When I first came to South Africa as an economic mercenary in 1981 there was a little bit of cultural adjustment required. For example, I had always been used to driving on the left but I had never seen an offramp marked SLEGS ONLY. Knowing a little about South Africa's strict apartheid regime I knew that people of a particular colour were not allowed to be in the same area as people of a different colour, particularly after dark.
So to me the SLEGS ONLY sign on the highway offramp was a clear warning that, unless you were a SLEG, you would be taking your life into your hands by exiting the motorway at that point and possibly finding yourself in a SLEGS township. So I just drove on until I discovered Port Elizabeth.
Another confusion was the name above a pub door. In England the name of the licensee appears on a plate above the door to the public bar. This means that if the beer is bad you know exactly who to blame. In South Africa every pub in the 1980's seemed to be owned by a bloke called Reg van Toegang. I assumed Reg to be a very powerful Broederbonder until someone translated for me four years later.
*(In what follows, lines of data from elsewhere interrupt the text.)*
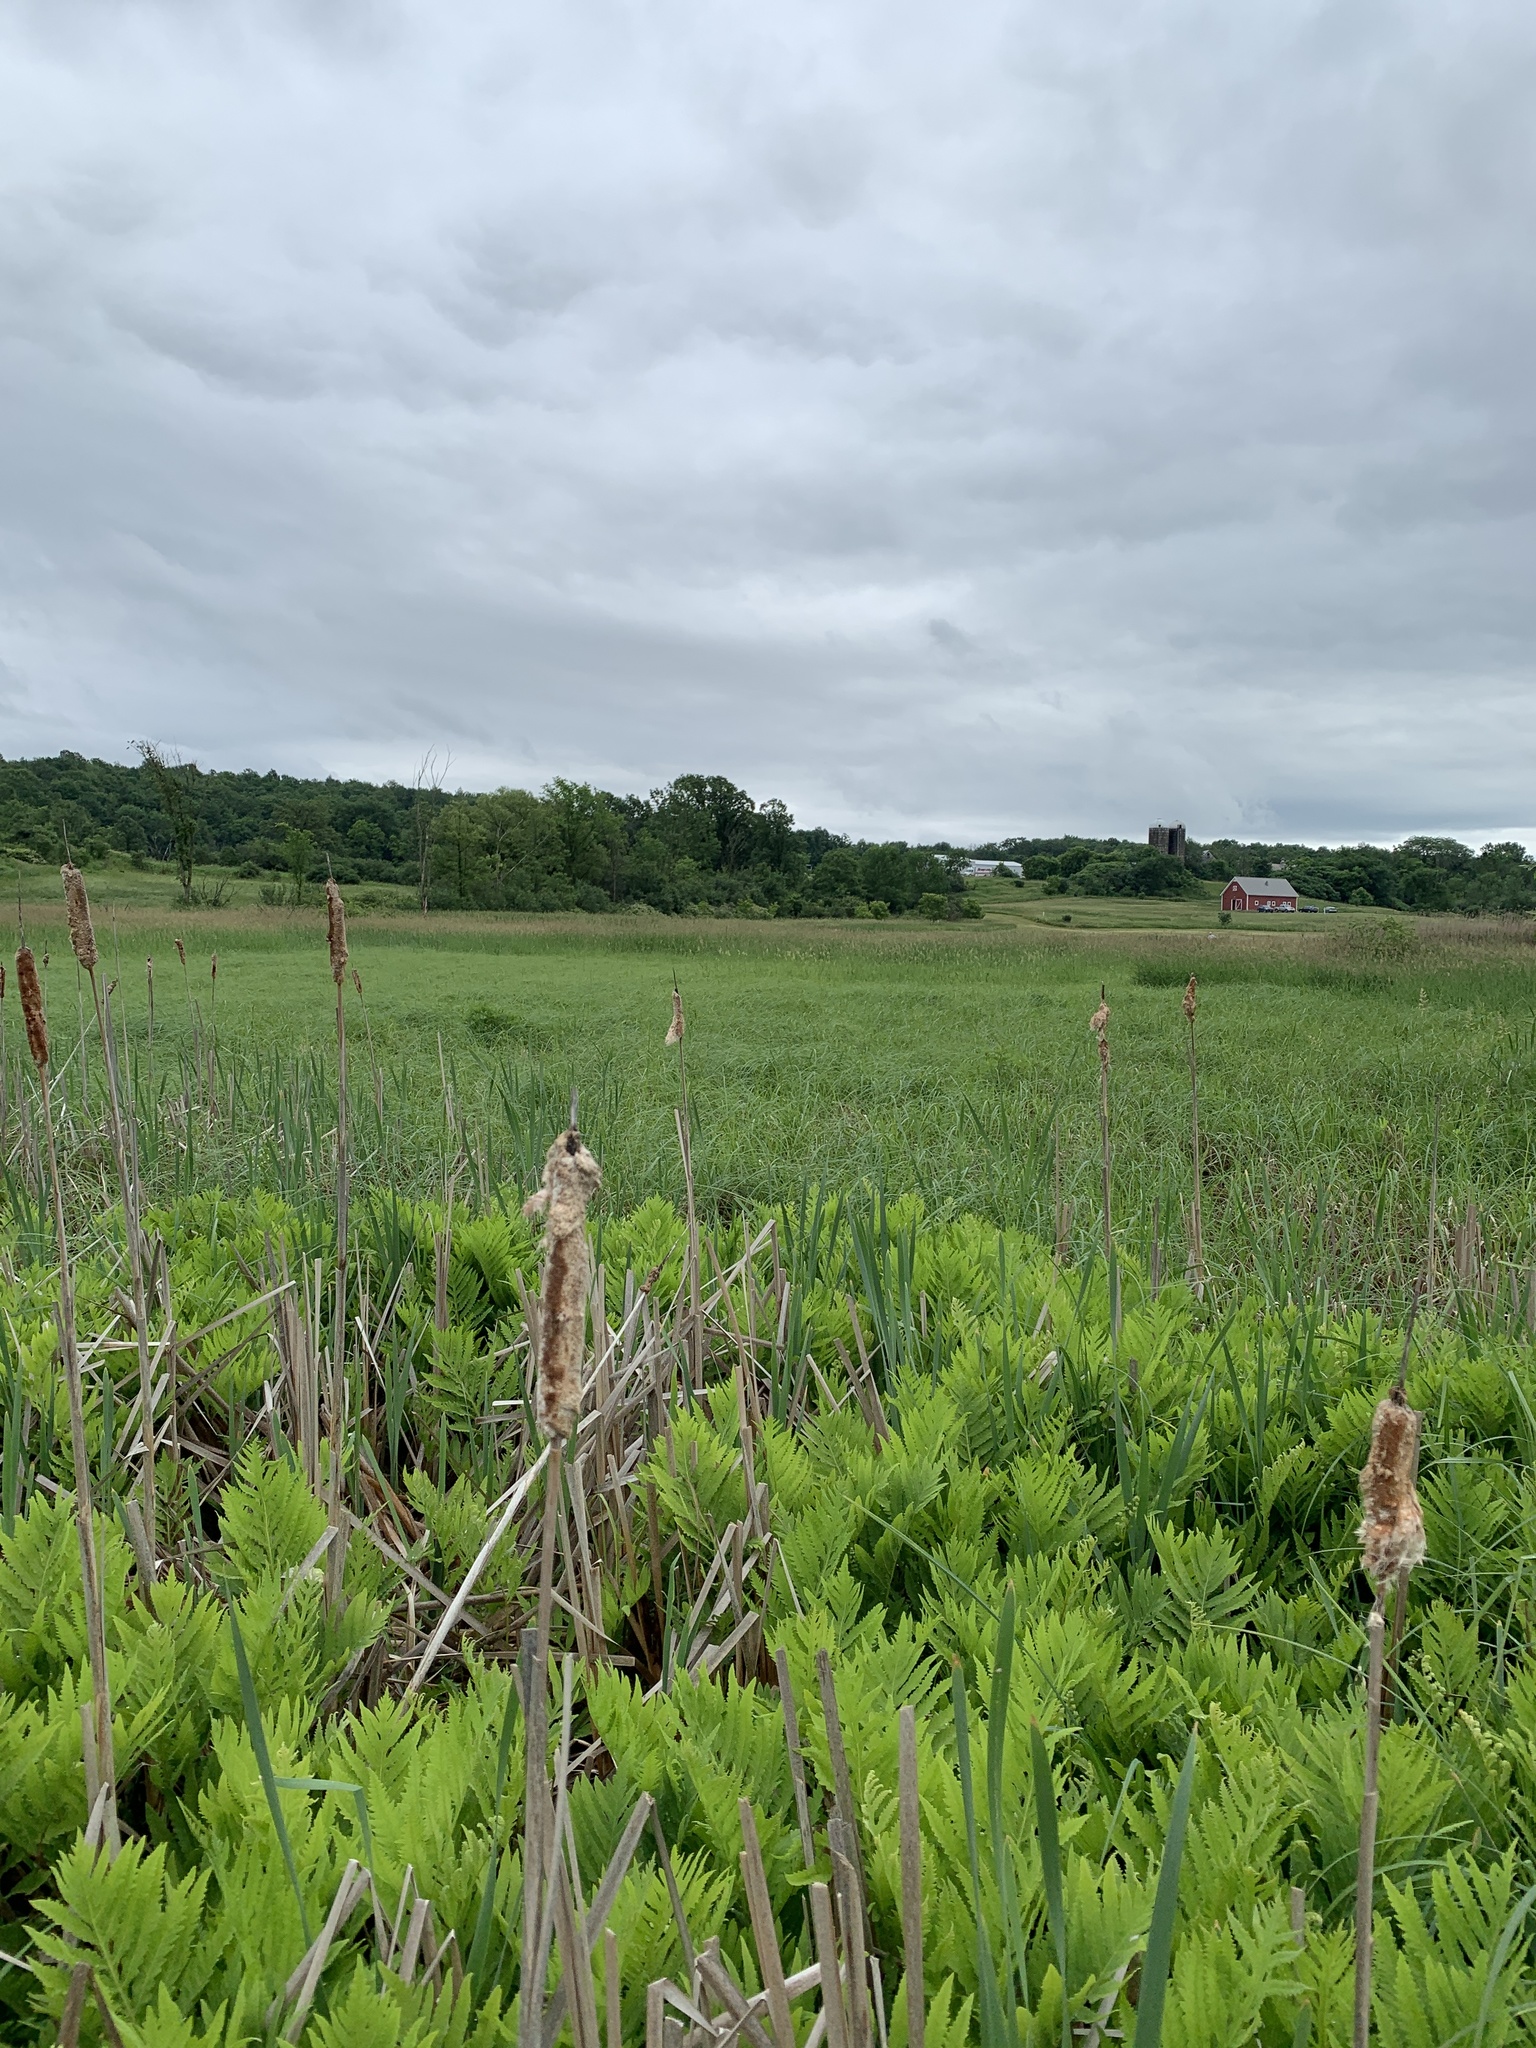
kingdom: Plantae
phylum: Tracheophyta
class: Polypodiopsida
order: Polypodiales
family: Onocleaceae
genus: Onoclea
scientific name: Onoclea sensibilis
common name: Sensitive fern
Having settled into my "commune" in Rosebank, I bought a company car and had the radio stolen in the first week. I was slowly getting into the rhythm of South African life but I still hadn't a clue where to tune my radio dial. I started out with the SABC English service and I'm not sure it was even called SAfm in those days.
I remember a nice lady called Bea Read every morning who reassured me that, although I may be living in a pariah state, I shouldn't believe everything I read in the foreign press. How could Bea, with her beautiful enunciation, be the servant of an oppressive regime I wondered? It was obviously the communists who were spreading rumours.
Bea was my anchor in the early days as was the man who came on at seven in the morning for a bit of religious reflection in a spot called "Think on these things". The presenter of this daily reminder that all good South Africans should read the Bible had a strong authoritative voice and a very clipped English accent. The sort of voice you knew you could trust. The sort of voice that suggested that the voice's owner had the ex directory telephone number of God himself. It was comforting stuff in an age when the natives were just beginning to get "cheeky", as the northern suburbs kugels put it in those days.